Наша жизнь является надеждой, которая, беспрестанно превращается в воспоминание, которое, в свою очередь, порождает надежду. Дайте нам жить! Вечность, как вечное настоящее, без воспоминания и без надежды, есть смерть. Так существуют идеи, но так не живут люди. Так существуют идеи в Боге-Идее; но так не могут жить люди в Боге живом, в Боге-Человеке.229
Lasciate ogni speranza– оставь надежду всякий (ит.). «Оставь надежду всяк сюда входящий! “ (пер. Пастернака). «Входящие, оставьте упованья! “ (пер. Лозинского).

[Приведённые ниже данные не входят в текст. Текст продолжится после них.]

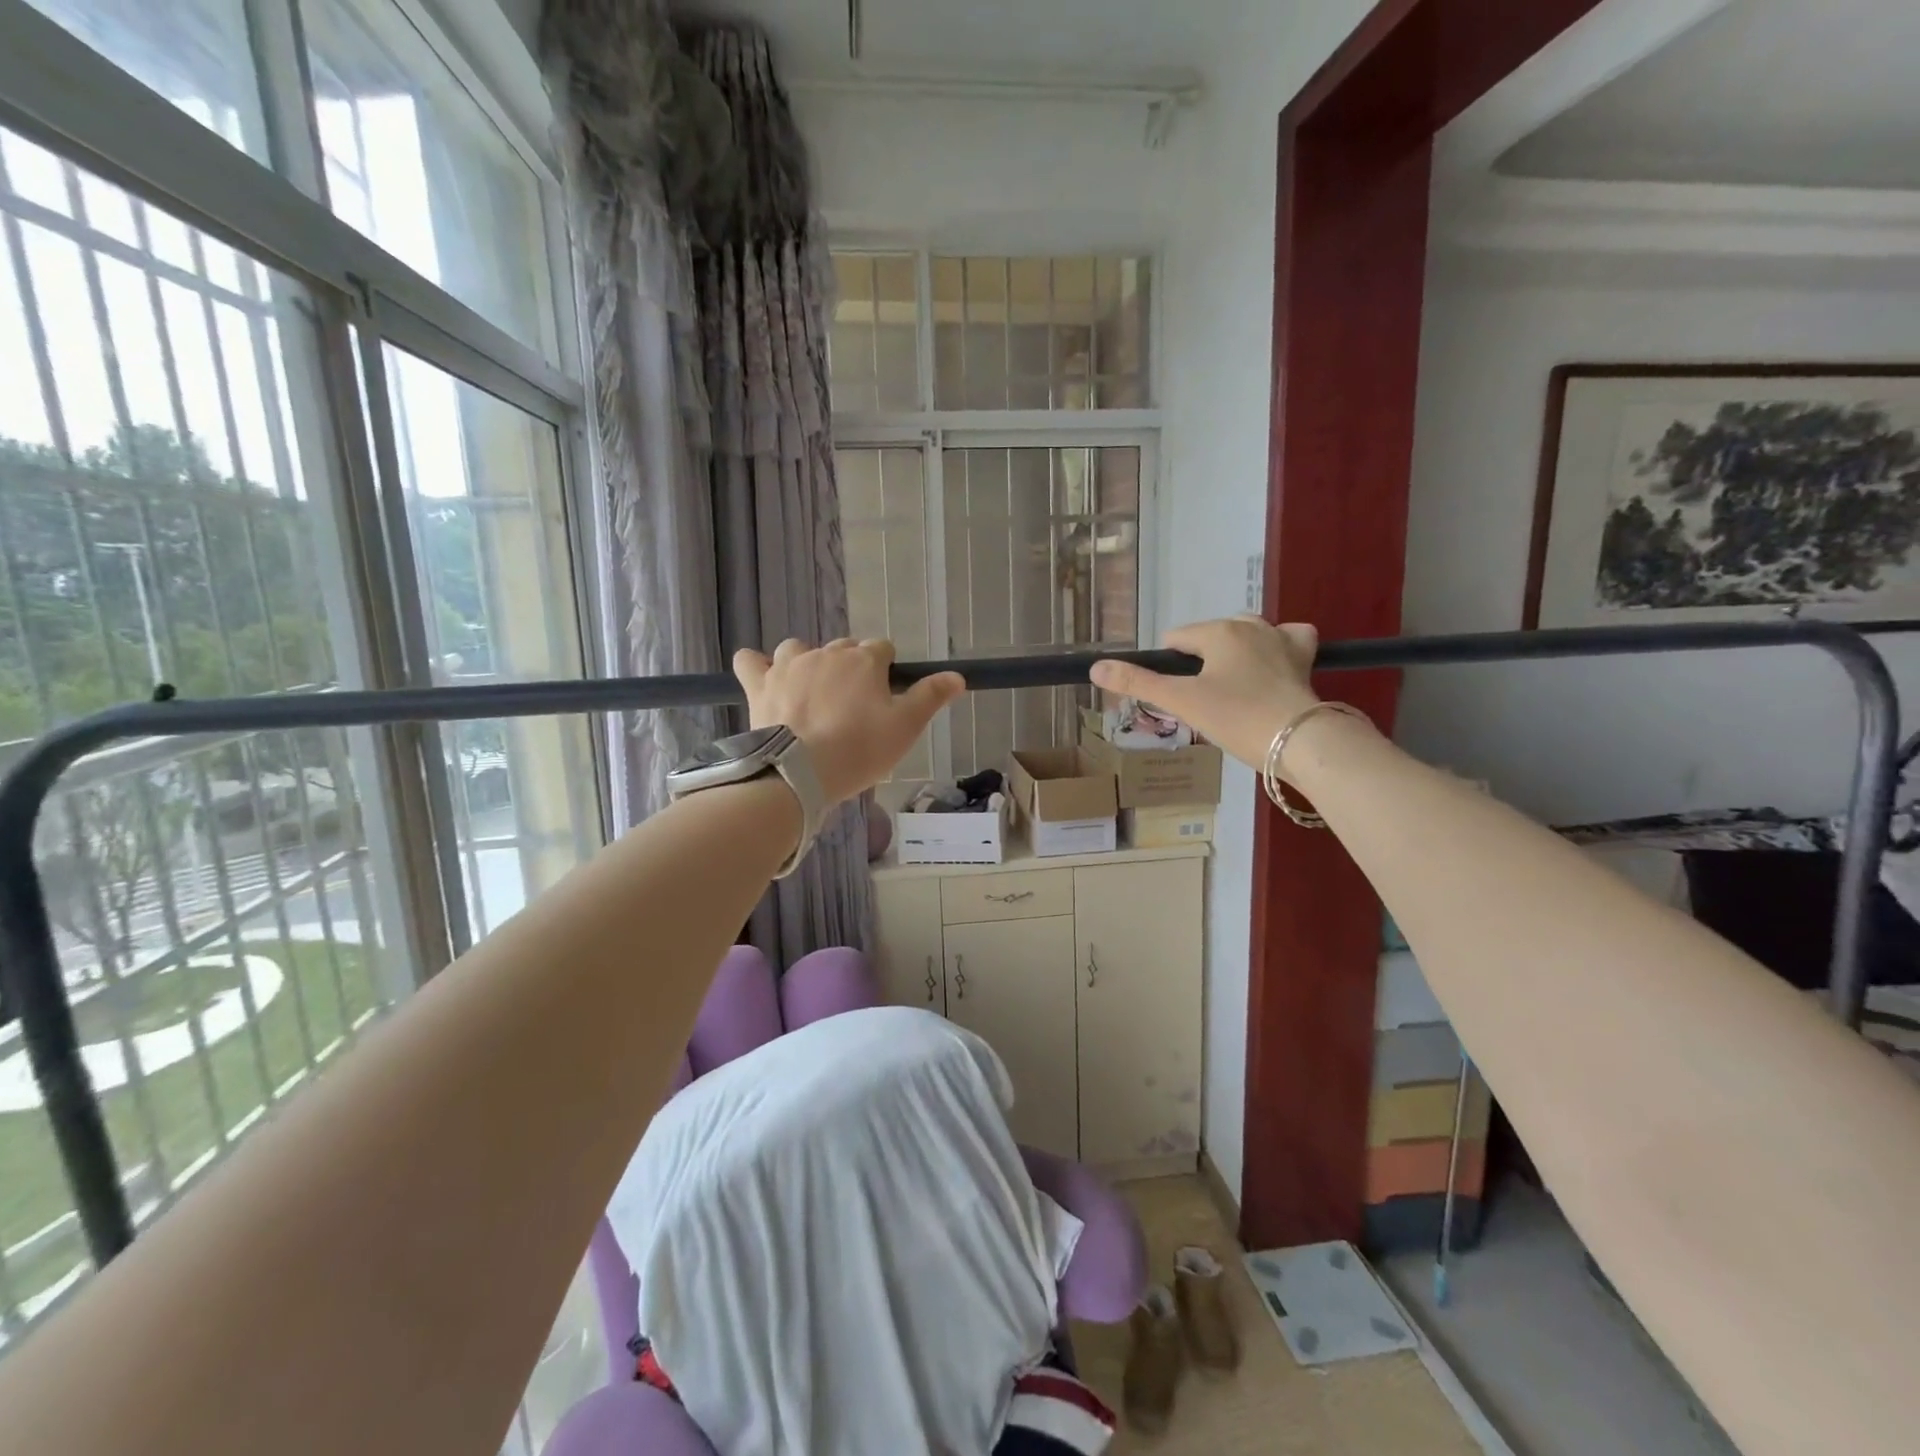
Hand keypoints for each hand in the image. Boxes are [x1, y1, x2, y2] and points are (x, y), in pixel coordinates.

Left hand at [734, 638, 964, 805]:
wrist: (800, 772)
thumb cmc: (860, 750)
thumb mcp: (906, 727)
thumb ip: (931, 697)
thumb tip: (958, 676)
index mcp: (864, 660)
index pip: (882, 650)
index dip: (886, 670)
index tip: (884, 698)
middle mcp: (826, 653)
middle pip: (843, 648)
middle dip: (850, 669)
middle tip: (852, 707)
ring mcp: (789, 665)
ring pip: (798, 648)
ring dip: (806, 662)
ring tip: (811, 692)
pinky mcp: (760, 684)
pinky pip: (749, 661)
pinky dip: (756, 665)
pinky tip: (762, 677)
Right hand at [1091, 617, 1322, 768]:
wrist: (1300, 740)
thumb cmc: (1237, 718)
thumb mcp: (1182, 702)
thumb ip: (1138, 683)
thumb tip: (1095, 668)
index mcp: (1218, 631)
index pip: (1176, 639)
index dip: (1168, 668)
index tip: (1177, 698)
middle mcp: (1250, 625)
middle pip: (1210, 636)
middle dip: (1201, 662)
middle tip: (1204, 701)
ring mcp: (1281, 638)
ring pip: (1247, 633)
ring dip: (1234, 653)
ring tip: (1232, 688)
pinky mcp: (1305, 657)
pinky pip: (1288, 638)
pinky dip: (1277, 647)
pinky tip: (1272, 665)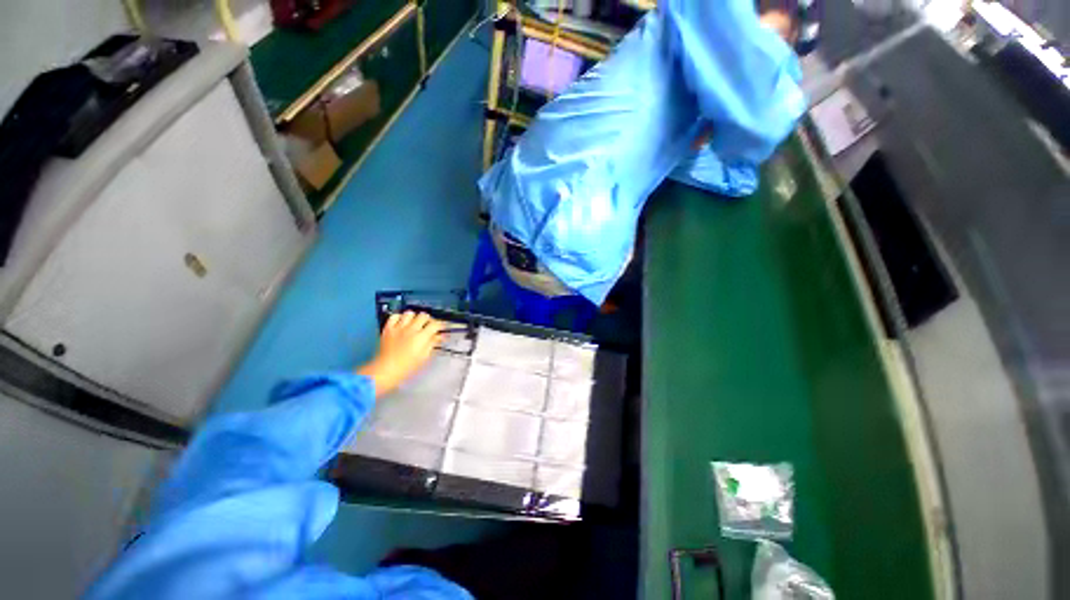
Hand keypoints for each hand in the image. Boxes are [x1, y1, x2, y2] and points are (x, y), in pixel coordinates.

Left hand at [357, 311, 442, 397]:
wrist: (386, 370)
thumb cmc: (408, 366)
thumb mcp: (424, 356)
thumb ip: (433, 343)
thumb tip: (441, 336)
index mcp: (421, 337)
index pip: (435, 324)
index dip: (441, 325)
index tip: (442, 327)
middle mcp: (411, 329)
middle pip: (423, 315)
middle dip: (428, 320)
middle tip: (428, 326)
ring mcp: (398, 327)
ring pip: (410, 313)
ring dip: (414, 317)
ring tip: (414, 323)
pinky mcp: (388, 328)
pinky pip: (394, 316)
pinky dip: (399, 317)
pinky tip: (402, 323)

Итак, вечная жизнь это скорее Вечное Чистилище, чем Рай; вечное восхождение. Если исчезнет всякая боль, даже самая чистая и одухотворенная, если исчезнет всякое желание, то что заставит блаженных жить? Если там, на небесах, они не страдают по Богу, то как же могут они любить Его? И если даже там, в Раю, где они видят Бога с каждым разом все ближе, но никогда не достигая Его видения во всей полноте, у них не остается всегда нечто такое, что они могли бы познавать и желать, если не остается у них всегда немного неуверенности, то как могут они не погрузиться в сон?

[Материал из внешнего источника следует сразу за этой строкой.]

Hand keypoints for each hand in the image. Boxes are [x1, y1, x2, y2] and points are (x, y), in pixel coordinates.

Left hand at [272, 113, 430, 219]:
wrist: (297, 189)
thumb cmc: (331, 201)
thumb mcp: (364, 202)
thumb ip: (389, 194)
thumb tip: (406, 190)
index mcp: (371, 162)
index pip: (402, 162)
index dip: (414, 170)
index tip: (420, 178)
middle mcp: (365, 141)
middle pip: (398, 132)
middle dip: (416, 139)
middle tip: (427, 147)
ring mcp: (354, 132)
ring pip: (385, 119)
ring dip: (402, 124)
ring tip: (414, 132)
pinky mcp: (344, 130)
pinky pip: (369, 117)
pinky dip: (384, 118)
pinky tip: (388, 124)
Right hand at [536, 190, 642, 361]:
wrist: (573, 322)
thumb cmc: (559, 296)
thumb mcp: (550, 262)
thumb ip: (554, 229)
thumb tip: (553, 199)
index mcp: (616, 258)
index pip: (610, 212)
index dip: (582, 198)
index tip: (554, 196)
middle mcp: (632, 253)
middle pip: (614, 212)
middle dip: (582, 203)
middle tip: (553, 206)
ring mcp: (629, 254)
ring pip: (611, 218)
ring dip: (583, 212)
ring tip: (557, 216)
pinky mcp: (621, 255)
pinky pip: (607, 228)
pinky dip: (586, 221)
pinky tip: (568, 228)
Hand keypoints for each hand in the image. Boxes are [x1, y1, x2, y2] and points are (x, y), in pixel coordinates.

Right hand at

Или, наконец, если там ничего не остается от внутренней трагедии души, то какая же это жизнь? Разве есть счастье большее, чем о несчастье помнить - а помнить о нем значит испытывать его - в радостные времена? Разве не тоскует по тюрьме тот, кто из нее освободился? А прежняя его жажда свободы разве не ослабевает?
Мифологические грезы!
– скажут мне. Мифологические грезы и больше ничего. Но разве в мифологической грезе нет своей правды? Разве сновиденье и миф не являются проявлениями некой невыразимой истины, истины иррациональной, истины, которая не может быть доказана?

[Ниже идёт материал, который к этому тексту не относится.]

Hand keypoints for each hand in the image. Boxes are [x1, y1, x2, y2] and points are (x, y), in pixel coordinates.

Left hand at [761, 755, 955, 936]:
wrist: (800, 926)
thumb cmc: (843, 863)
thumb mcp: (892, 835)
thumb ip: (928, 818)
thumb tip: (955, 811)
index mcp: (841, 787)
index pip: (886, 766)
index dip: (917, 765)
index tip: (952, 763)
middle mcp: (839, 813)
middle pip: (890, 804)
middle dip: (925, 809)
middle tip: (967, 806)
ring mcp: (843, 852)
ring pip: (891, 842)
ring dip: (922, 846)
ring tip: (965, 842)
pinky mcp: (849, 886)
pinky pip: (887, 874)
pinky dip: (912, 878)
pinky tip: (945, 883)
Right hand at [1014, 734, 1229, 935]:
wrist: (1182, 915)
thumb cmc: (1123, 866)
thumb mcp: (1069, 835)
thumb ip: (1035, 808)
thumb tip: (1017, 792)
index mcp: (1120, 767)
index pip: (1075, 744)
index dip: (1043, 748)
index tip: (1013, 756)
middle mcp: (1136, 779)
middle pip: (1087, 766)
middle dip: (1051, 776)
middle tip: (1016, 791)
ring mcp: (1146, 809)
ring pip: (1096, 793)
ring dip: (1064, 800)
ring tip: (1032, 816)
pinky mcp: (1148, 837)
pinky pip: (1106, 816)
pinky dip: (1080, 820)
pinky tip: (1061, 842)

Мифология! Возможно; но о жизни иной мы, как и во времена Платона, должны творить мифы. Мы увидели наконец, что как только мы предпринимаем попытку придать конкретную, постижимую, то есть рациональную, форму нашему изначальному, главному и фундаментальному желанию вечной жизни, имеющей самосознание и сознание своей личной индивидуальности, эстетические, логические и этические абсурды множатся и нет никакой возможности понять блаженное видение и апокатастасис без противоречий и несообразностей.
А все-таки!
Да, а все-таки надо страстно желать вечной жизни, каким бы абсурдным ни казалось наше представление о ней; более того, надо так или иначе верить в нее, для того, чтобы жить. Для того, чтобы жить, не так ли? Вот именно, в вечную жизнь надо верить для того, чтобы жить, а не для того, чтобы познавать Вселенную, а вера в вечную жизнь это и есть религиозная вера. Христианство, единственная религия, которую мы, европейцы XX века, способны по-настоящему почувствовать, является, как говорил Киркегор, делом безнадежным (Afsluttende unidenskabeling Effershrift, II, I, cap. I), предприятием, которое, согласно все тому же трагическому мыслителю, достигает успеха только через мученичество веры, только через распятие разума.
Тот, кто посмел произнести эти слова о безумии креста, имел на то основания. Безумие, несомненно, безумие. И североамериканский юморист - Оливер Венделл Холмс {230}– был не так уж далек от истины, когда заставил одного из персонажей своих остроумных разговоров сказать, что идеи тех, кто заключен в сумасшедший дом из-за их религиозной мономании, сформулированы лучше, чем идеи тех, кто, отстаивая те же самые религиозные принципы, живут на свободе и не сходят с ума. Но разве в действительности эти последние не являются тоже, слава Богу, сумасшедшими? Разве не существует тихих помешательств, которые не только не препятствуют нашей совместной жизни рядом со своими ближними без ущерба для общества, но скорее даже помогают нам в общественной жизни, заставляя нас привносить смысл и цель в жизнь и в само общество?
230
Оливер Венделл Холмс (1809-1894) - американский романист и эссеист.